Whatever your political preferences, Sarah Palin’s performance in the Vice Presidential debate can be seen as a blueprint for how IT must learn to respond to the social media wave. If you haven’t noticed, every single technology vendor large and small is now shoveling great amounts of verbiage (sic) about cloud computing, its virtues, its dangers, its (lack of) change from what has come before.

It’s the Hope message that Microsoft launched at the turn of the century with its Web Services initiative: the harnessing of XML as a unification of proprietary remote procedure calls and data streams under the eXtensible banner. Or it’s the Hope We Need for companies strangling on slow-moving ERP migrations and employee abuse of mobile devices and websites to lower productivity while leaking intellectual property across firewalls with abandon. Can social media help IT lock down the new Wild West of free range gunslingers, or is it too late to stop the virus of hierarchy flattening that the Net has spread?

If the campaign is moving toward a culture war as Obama continues to ride the financial crisis, then something similar may be about to occur in the corporate world. That’s why IT needs to look carefully at Sarah Palin’s strategy in the debate, where she simply dropped the pretense of playing ball and told Biden, the media, and most directly the 50 million viewers that she wasn’t going to worry about the format or the rules or what the event sought to project as its rationale, but rather talk directly without filtering to her audience.

It was an effective moment, particularly for an electorate starved for straight talk, and also for a candidate who had been having near-fatal problems with answering questions. But what it mirrors with the dialogue with IT is that she was saying what social media users are saying, namely, we’re gonna use this stuff no matter what you think about it. Palin, who up until that moment had largely succeeded by exceeding dismal expectations, suddenly connected with us no matter whether we think her woefully unprepared for the job or that she brings fresh blood to the process of transforming government.

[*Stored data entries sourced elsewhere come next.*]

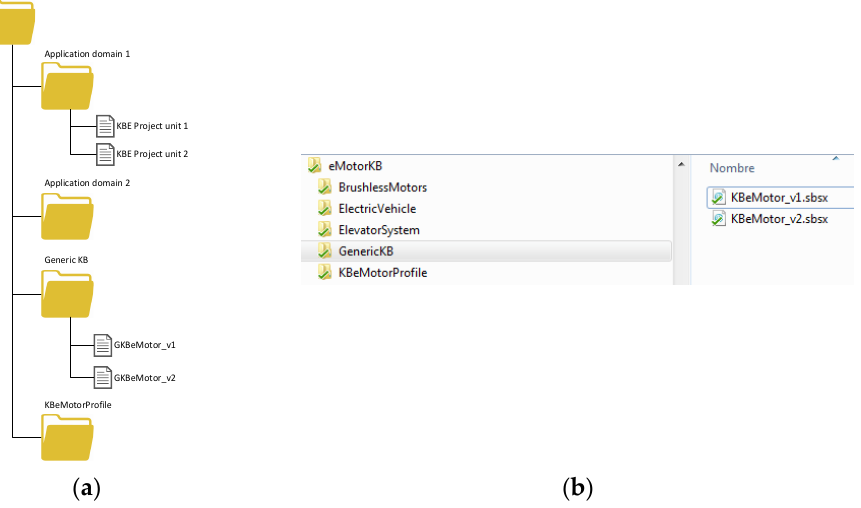
Figure 9. ( a ) Organization of folders with knowledge base (KB) units and profiles. ( b ) Example in a repository.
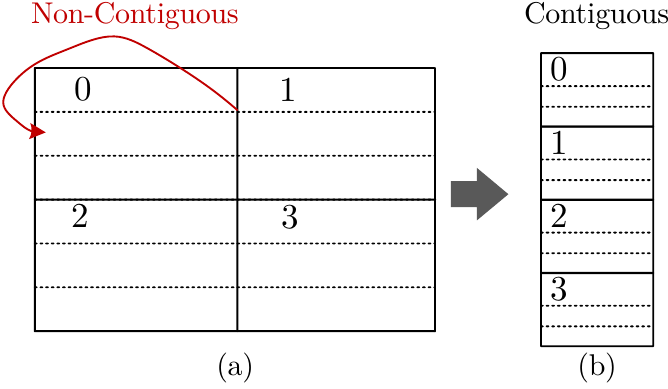
Figure 15. Partitioned memory to ensure contiguous access. ( a ) Non-Contiguous ( b )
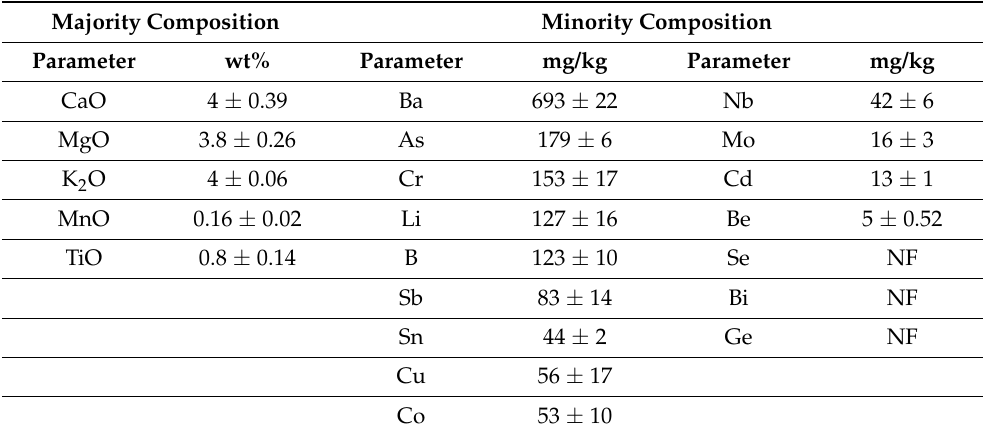
Table 3. Chemical composition of DWTS from Marrakech (Wet season).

Similarly, social media-enabled applications and frameworks immediately transform algorithmic text analysis by adding the weight of personal and/or affiliate reputation to the content being routed. This so-called “people” context makes possible much quicker decisions based on more efficient arbitrage of information. In a jury room, the power brokers quickly identify the several key players on both sides of the question, then make sure to give them enough screentime to represent their constituencies, then force a vote. The foreman is usually not the dominant player but rather a floor manager, given the signal when the votes are apparent for a decision.

This social graph mining can be extended via instant messaging without fear of interception over email, which provides an audit trail that implies consequences for either spreading information beyond a need to know basis or not keeping superiors or lateral peers appropriately in the loop. IM is perceived as “dangerous” from IT’s perspective, but strategic from a getting it done view often held by CEOs and consultants who encourage collaborative behavior.

Social media surfaces this conflict and creates the notion of a hybrid – quasi-public IM and activity streaming – that endows a class of messages with implicit power that neither email nor IM nor blogging alone have. By enabling realtime messages that can instantly convert to direct conversations with unanticipated endpoints, micromessages create a business value proposition that transcends the mandated reporting culture of SarbOx as well as endemic information hoarding.

Real work gets done in these conversations, and typically this work is being performed in the “open” because the participants realize (and have been given “permission” to work at this live level) that they have little to fear from competition because their access to participation trumps others who by definition have to react after the fact. Not only has the value moved on to the next set of conversations, but the product of this work is now being marketed to the audience most likely to buy it.

Remember that social graph data encapsulates affinity behavior, which is more likely to yield targets for accelerated business and idea transformation. Those still hanging back while waiting for trends to emerge are caught in a backwater, while the trends are busy being generated and validated by fast-moving microcommunities. So whatever you think of Palin, don’t confuse the power of the idea with the tactical messenger who brought it to the party. IT is ultimately there to serve the most efficient business process mandated by the company’s reason for existence. Palin showed executive competence, and a great deal more, whoever actually wrote the lines.